People around me are forever discussing the money that others have. I don’t know whether it’s deliberate or not, but almost every time I come to visit they start talking about how this one’s son or that one’s son built a thirteen-hundred-foot home. My mother-in-law is taking an interest in houses, and sometimes I think she’s compiling a list of every person who’s building something—where it is and how much it’s costing. She spends a lot of time on cars too, and always has tales to tell about relatives who’ve bought a new Mercedes or a Volvo or a Jeep. She knows when women in the village started to take driving lessons, how many they’ve taken and how many driving tests they had to take before getting their licenses. The stories I hear at my in-laws’ home in the evenings about people with a lot of money certainly don’t jibe with all those stories and figures in the business supplement I read in the mornings. I’m mystified at how people can just go on building and buying new cars when the situation is so bad. I never hear any stories about poor people who can’t even build a single room for when they get married. All I hear in my in-laws’ home are great success stories. Sometimes my mother-in-law makes a point of mentioning, as she describes yet another young man who built a house and bought a shiny car for his fiancé or his new wife, that he had once asked for her daughter’s—my wife’s—hand in marriage, but they had turned him down. Her voice is sad as she tells me this, and it makes me feel very uncomfortable, especially in the presence of my wife, who doesn’t say a thing. Sometimes my mother-in-law says, “I suppose she w
as young then, and we’re not like everyone else. We wanted her to finish school first. She was good at school and we didn’t want her to just get married and stay at home.”

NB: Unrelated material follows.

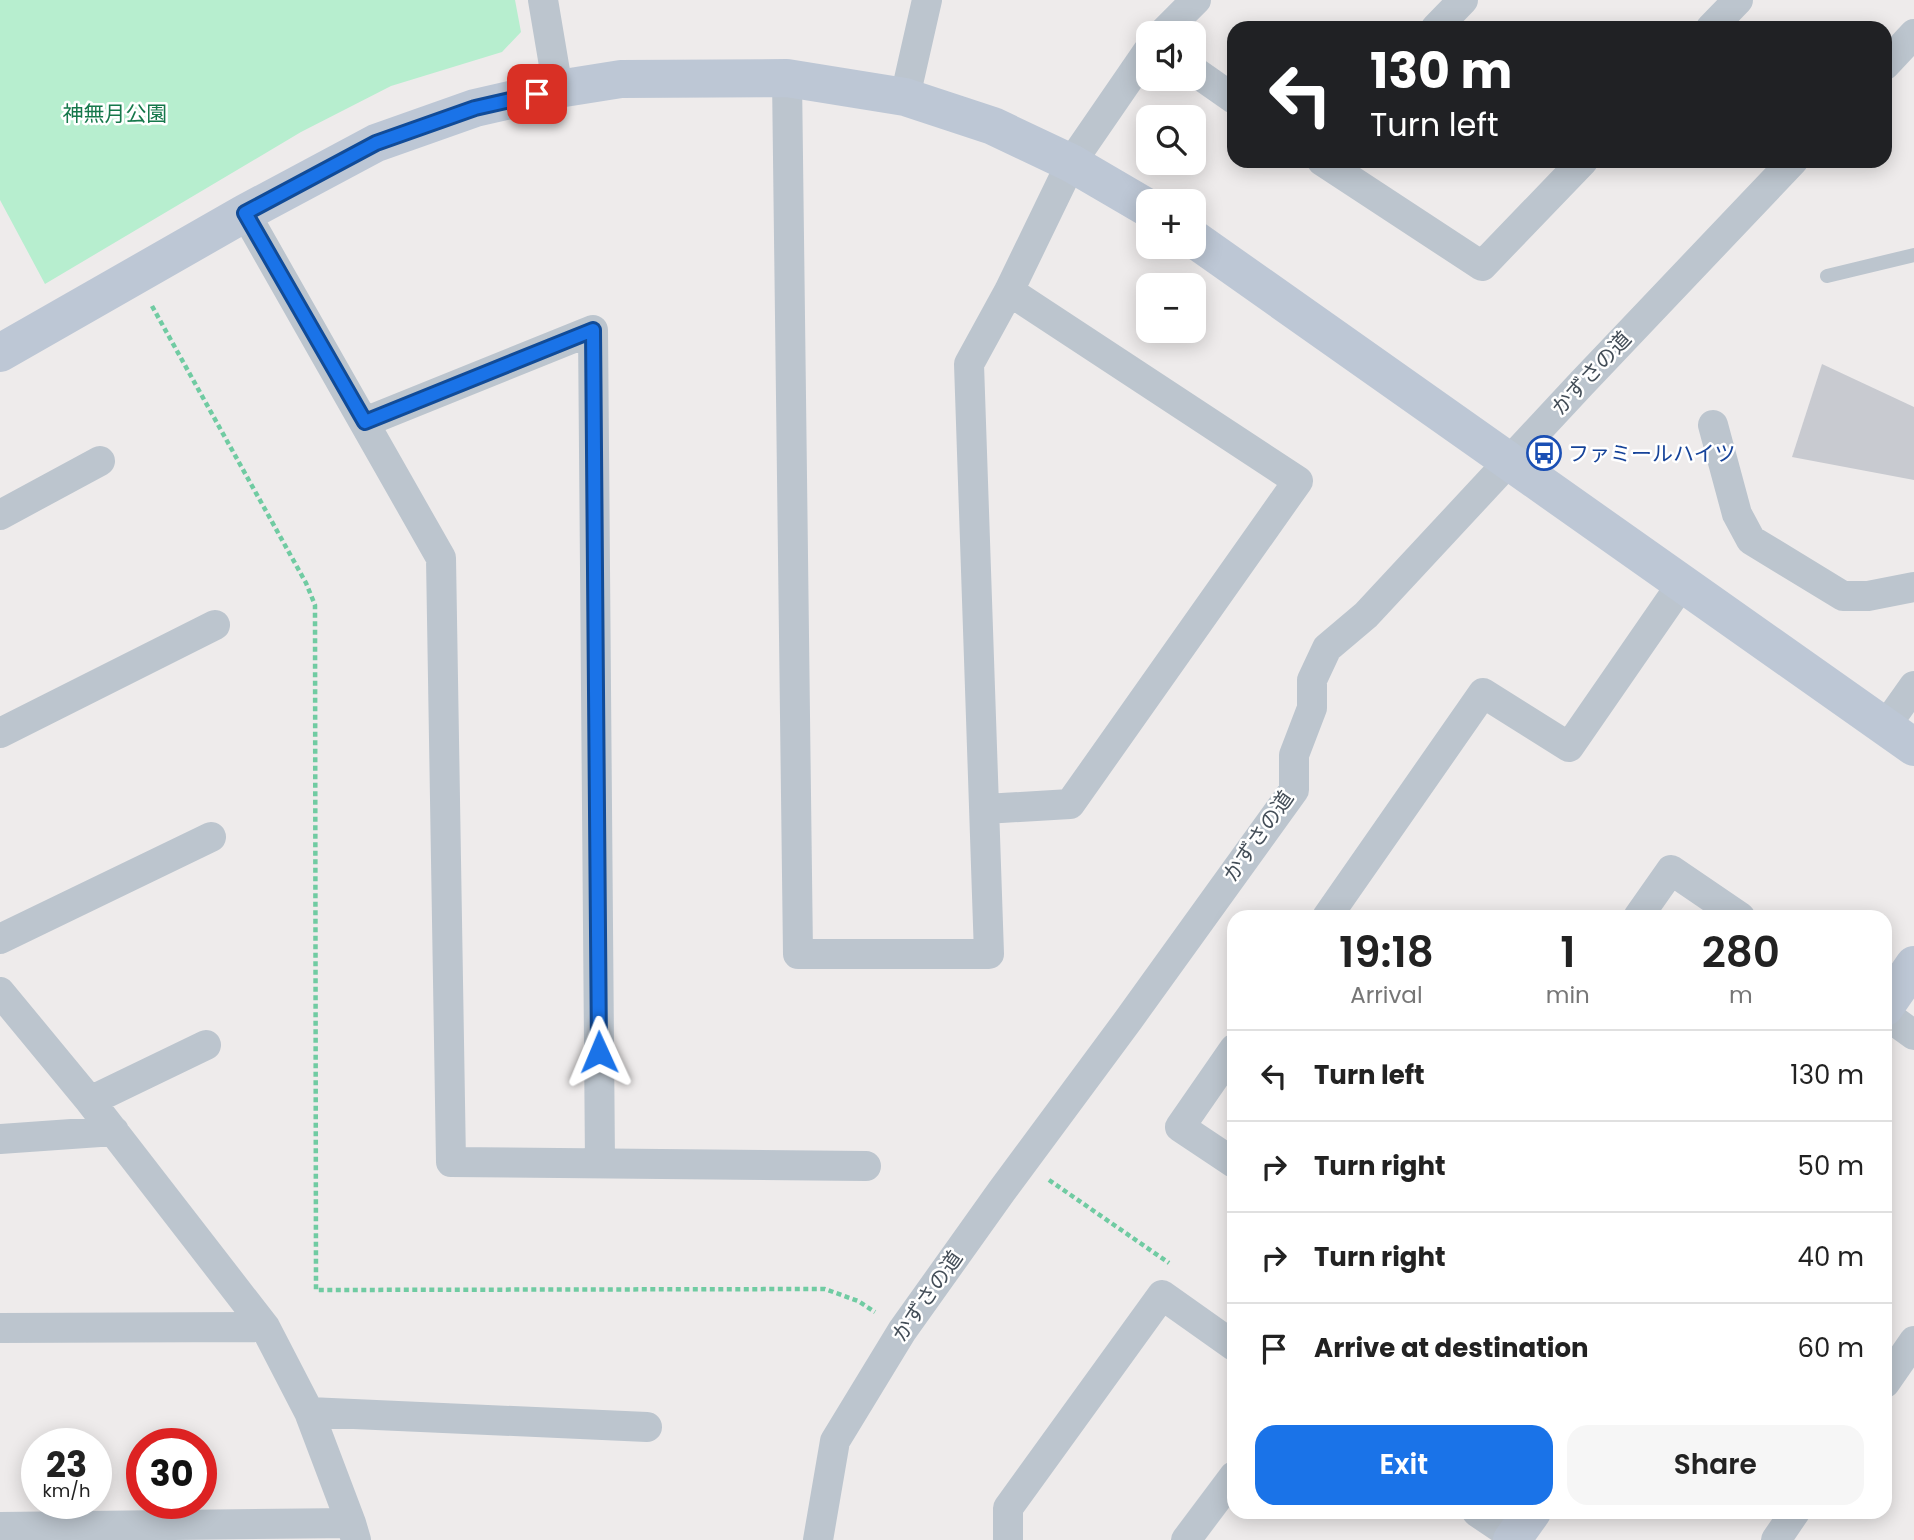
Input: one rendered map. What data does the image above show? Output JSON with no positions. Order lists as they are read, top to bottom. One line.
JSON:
{"streets":{"street":["かずさの道"]},"parks":["神無月公園"],"places":{"bus stop":["ファミールハイツ"]},"page":{"map_buttons":["+","−"],"turn":["130 m","Turn left"],"eta":["19:18","Arrival","1","min","280","m"],"list":[{"name":"Turn left","value":"130 m"},{"name":"Turn right","value":"50 m"},{"name":"Turn right","value":"40 m"},{"name":"Arrive at destination","value":"60 m"}],"buttons":["Exit","Share"],"speed":"23 km/h","limit":"30"}}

My father-in-law, on the other hand, specializes in real estate and livelihoods. He knows who has bought land from whom, how many acres the deal covered, how much money changed hands and which lawyer handled the transaction. He knows how much certain people make per day, per week, per month and per year. He never mentions people’s education. Educated people aren’t that interesting to him. He values people by their income. He can spend a very long time calculating, for instance, how much the barber at the shop across the street makes in a year. He counts the people coming into the shop, at least forty a day, and nearly a hundred on weekends, not to mention the Id el-Fitr and Id el-Adha holidays, and haircuts for grooms, which cost almost three times as much as a regular cut. He calculates the wages the barber pays, the expenses, scissors, machines and various scents and lotions, and establishes firmly just how much he makes each month. Minimum is the word he uses to conclude his findings concerning people’s incomes. He admires garage owners who’ve made it big, and moving-company owners, money changers, building contractors and the proprietors of hardware stores, shoe stores and clothing stores.
PART TWO
“There’s Some Kind of Roadblock at the Entrance”
1
The paper hasn’t arrived. The paperboy must have skipped us again, or maybe he’s sick. I’m suddenly uneasy about the fact that I’ve never actually seen the paper route guy. I switch on the TV and turn up the volume, but don’t sit down to watch. My wife is still upstairs, getting herself and the baby ready to leave. “Is the milk ready yet?” she shouts from above.